Exercise instructions =
From the entries below, retype only the lines from the one with "bedreigd en" through the one with "как лошадь - не работает Угу!..", exactly as written.
====== Exercise inputs ======
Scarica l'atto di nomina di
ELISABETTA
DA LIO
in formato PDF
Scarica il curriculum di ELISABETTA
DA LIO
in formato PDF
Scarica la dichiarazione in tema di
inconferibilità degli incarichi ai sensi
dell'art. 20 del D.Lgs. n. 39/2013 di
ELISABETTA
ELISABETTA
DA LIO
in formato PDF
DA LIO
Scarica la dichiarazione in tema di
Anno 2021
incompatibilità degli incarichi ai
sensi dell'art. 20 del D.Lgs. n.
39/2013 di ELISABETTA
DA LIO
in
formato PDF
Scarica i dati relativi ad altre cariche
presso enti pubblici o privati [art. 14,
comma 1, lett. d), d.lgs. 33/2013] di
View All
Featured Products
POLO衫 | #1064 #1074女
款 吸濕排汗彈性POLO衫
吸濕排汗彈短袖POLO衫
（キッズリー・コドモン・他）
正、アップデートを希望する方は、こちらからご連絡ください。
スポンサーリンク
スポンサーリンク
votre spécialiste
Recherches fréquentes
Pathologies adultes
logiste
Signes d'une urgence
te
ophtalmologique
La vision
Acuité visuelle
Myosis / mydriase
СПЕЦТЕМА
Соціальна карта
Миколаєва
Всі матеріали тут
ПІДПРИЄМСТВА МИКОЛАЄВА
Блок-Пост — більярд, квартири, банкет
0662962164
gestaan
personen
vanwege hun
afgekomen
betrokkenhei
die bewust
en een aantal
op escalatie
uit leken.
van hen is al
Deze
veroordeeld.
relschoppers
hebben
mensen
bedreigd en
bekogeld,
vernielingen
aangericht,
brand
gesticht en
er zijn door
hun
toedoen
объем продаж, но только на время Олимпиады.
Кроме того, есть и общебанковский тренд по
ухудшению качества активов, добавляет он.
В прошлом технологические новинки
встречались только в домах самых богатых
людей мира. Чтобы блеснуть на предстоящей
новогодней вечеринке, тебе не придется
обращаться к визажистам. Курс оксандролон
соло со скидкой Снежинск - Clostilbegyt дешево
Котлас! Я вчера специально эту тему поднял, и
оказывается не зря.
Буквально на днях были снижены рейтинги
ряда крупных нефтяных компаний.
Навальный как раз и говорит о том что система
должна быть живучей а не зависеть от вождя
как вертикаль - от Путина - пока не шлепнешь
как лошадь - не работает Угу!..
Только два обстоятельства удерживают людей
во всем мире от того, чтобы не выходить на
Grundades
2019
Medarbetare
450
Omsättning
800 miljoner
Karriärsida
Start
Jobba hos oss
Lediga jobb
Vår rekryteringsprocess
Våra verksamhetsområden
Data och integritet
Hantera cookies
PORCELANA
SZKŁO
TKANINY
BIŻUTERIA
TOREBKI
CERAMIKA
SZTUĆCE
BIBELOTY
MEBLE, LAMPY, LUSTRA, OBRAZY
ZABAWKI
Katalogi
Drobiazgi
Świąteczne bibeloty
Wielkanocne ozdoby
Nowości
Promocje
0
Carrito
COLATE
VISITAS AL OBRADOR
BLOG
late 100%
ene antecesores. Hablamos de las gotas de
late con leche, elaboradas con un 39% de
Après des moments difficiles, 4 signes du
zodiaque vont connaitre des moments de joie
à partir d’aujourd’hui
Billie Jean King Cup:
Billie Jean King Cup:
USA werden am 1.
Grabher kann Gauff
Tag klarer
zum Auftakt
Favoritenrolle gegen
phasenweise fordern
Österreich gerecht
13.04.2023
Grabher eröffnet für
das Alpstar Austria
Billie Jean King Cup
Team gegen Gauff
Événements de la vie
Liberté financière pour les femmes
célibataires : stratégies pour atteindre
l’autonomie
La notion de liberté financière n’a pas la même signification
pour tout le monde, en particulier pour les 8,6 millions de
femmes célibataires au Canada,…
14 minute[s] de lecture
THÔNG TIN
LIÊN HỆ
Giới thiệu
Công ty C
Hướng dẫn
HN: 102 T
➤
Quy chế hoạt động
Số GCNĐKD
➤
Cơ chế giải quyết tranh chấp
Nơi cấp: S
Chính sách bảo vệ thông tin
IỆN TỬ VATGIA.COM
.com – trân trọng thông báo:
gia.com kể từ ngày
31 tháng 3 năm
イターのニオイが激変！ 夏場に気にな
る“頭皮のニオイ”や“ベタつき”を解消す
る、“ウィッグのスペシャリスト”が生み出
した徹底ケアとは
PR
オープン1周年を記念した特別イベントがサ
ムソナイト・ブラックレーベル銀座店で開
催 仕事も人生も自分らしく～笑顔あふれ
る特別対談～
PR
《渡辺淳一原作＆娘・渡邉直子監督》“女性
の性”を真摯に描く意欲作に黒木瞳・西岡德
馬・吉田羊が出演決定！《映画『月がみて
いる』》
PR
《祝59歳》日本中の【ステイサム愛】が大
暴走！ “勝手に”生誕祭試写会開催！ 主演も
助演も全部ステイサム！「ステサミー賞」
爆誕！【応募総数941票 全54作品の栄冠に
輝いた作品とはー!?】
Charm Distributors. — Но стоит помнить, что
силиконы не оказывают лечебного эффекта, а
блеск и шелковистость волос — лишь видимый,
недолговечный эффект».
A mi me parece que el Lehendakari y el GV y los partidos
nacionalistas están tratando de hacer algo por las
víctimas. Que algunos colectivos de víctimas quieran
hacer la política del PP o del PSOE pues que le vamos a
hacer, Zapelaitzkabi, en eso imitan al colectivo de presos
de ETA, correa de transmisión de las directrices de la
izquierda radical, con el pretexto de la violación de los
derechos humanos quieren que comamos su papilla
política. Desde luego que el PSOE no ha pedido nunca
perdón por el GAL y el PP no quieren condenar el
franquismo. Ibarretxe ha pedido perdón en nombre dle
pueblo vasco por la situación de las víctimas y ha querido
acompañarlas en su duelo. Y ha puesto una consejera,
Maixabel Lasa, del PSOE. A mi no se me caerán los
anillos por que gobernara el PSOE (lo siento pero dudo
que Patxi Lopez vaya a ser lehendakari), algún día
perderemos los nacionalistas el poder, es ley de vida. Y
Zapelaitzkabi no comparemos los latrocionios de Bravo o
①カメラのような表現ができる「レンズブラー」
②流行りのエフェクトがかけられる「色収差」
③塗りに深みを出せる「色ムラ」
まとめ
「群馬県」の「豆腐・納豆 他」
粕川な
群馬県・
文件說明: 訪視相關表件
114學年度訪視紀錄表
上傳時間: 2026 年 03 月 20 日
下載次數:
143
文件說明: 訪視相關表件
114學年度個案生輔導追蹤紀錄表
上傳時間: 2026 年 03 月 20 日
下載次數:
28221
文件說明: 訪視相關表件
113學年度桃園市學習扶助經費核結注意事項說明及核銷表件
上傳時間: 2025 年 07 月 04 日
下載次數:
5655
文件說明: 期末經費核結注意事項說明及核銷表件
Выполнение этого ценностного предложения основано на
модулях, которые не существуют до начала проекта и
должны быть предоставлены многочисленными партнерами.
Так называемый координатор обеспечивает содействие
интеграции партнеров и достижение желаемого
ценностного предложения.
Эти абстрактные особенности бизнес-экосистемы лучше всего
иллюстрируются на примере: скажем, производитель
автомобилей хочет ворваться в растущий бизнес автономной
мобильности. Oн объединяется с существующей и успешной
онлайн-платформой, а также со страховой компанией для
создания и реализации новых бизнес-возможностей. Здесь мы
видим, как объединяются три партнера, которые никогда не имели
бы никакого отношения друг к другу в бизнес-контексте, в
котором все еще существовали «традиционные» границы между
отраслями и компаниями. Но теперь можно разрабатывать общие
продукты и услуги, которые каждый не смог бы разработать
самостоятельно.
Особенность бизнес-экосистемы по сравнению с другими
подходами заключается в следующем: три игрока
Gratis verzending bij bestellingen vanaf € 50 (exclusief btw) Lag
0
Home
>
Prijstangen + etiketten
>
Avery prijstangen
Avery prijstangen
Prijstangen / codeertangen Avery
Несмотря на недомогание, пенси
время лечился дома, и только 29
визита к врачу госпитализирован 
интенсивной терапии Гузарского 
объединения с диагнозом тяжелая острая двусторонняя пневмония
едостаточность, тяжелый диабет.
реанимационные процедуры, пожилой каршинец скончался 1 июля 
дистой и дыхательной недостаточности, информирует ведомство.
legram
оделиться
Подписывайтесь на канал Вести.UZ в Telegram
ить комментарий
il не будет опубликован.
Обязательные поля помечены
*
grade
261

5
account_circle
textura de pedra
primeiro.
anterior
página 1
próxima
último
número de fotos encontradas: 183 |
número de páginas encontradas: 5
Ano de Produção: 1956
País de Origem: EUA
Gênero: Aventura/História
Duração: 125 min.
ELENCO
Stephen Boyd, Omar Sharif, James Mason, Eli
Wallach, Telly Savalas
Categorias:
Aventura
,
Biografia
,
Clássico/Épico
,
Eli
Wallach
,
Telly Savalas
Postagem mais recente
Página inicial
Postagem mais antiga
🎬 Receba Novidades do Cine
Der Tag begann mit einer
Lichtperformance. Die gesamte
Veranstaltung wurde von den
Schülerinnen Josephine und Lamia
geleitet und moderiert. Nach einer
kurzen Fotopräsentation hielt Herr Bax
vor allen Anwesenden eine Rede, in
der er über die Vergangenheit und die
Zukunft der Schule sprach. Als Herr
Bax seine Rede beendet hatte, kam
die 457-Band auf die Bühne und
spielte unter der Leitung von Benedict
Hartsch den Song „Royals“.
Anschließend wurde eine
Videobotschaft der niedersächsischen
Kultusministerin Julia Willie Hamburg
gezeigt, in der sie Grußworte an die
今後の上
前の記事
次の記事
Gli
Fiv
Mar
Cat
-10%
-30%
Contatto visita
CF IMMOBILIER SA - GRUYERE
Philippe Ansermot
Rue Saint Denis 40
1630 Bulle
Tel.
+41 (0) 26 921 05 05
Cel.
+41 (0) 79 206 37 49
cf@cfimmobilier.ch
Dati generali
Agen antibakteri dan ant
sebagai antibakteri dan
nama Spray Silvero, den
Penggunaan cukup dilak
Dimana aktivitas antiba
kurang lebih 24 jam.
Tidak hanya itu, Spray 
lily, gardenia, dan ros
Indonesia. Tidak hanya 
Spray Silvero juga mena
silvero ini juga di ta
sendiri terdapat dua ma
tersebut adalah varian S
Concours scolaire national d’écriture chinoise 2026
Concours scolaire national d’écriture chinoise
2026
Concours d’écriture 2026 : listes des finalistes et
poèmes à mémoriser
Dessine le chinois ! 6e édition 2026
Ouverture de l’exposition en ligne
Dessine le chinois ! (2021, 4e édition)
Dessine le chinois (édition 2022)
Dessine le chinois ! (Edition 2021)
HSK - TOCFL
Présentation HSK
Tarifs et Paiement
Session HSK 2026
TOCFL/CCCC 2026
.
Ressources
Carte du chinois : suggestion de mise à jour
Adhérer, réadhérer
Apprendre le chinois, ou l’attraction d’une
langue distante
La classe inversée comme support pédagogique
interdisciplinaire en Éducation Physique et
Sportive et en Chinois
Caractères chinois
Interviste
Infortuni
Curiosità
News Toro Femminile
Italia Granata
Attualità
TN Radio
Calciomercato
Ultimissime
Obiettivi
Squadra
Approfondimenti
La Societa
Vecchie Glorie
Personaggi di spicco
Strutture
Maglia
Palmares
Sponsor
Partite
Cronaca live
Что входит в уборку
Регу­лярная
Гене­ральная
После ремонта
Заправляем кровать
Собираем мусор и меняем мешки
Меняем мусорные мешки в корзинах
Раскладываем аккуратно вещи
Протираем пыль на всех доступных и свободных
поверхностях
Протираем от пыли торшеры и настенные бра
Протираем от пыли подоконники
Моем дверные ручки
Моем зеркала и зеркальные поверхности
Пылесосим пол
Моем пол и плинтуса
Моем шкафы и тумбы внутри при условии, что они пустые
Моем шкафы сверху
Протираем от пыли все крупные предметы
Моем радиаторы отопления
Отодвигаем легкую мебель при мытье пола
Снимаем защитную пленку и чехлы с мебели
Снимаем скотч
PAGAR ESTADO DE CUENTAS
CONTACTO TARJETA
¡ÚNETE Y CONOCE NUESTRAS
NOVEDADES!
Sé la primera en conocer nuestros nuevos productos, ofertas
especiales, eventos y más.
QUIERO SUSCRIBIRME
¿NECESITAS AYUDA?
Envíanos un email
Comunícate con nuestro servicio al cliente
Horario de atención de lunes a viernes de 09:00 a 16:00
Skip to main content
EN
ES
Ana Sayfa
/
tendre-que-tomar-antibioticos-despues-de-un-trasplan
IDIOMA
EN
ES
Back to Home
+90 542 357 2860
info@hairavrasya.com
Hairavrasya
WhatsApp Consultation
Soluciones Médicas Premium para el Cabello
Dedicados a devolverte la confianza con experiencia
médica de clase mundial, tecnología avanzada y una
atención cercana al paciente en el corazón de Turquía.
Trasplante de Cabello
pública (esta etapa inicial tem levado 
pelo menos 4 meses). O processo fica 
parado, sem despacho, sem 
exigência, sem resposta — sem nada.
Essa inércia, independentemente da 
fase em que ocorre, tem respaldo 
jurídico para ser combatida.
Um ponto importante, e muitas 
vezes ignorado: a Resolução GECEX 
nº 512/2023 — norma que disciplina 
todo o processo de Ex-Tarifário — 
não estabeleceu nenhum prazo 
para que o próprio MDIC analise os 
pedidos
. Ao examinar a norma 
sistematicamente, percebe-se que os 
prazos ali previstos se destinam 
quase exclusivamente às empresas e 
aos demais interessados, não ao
======
Output below =
bedreigd en
bekogeld,
vernielingen
aangericht,
brand
gesticht en
er zijn door
hun
toedoen
объем продаж, но только на время Олимпиады.
Кроме того, есть и общебанковский тренд по
ухудшению качества активов, добавляет он.
В прошлом технологические новинки
встречались только в домах самых богатых
людей мира. Чтобы блеснуть на предстоящей
новогодней вечеринке, тебе не придется
обращаться к визажистам. Курс оксандролон
соло со скидкой Снежинск - Clostilbegyt дешево
Котлас! Я вчера специально эту тему поднял, и
оказывается не зря.
Буквально на днях были снижены рейтинги
ряда крупных нефтяных компаний.
Навальный как раз и говорит о том что система
должна быть живучей а не зависеть от вождя
как вертикаль - от Путина - пока не шлепнешь
как лошадь - не работает Угу!..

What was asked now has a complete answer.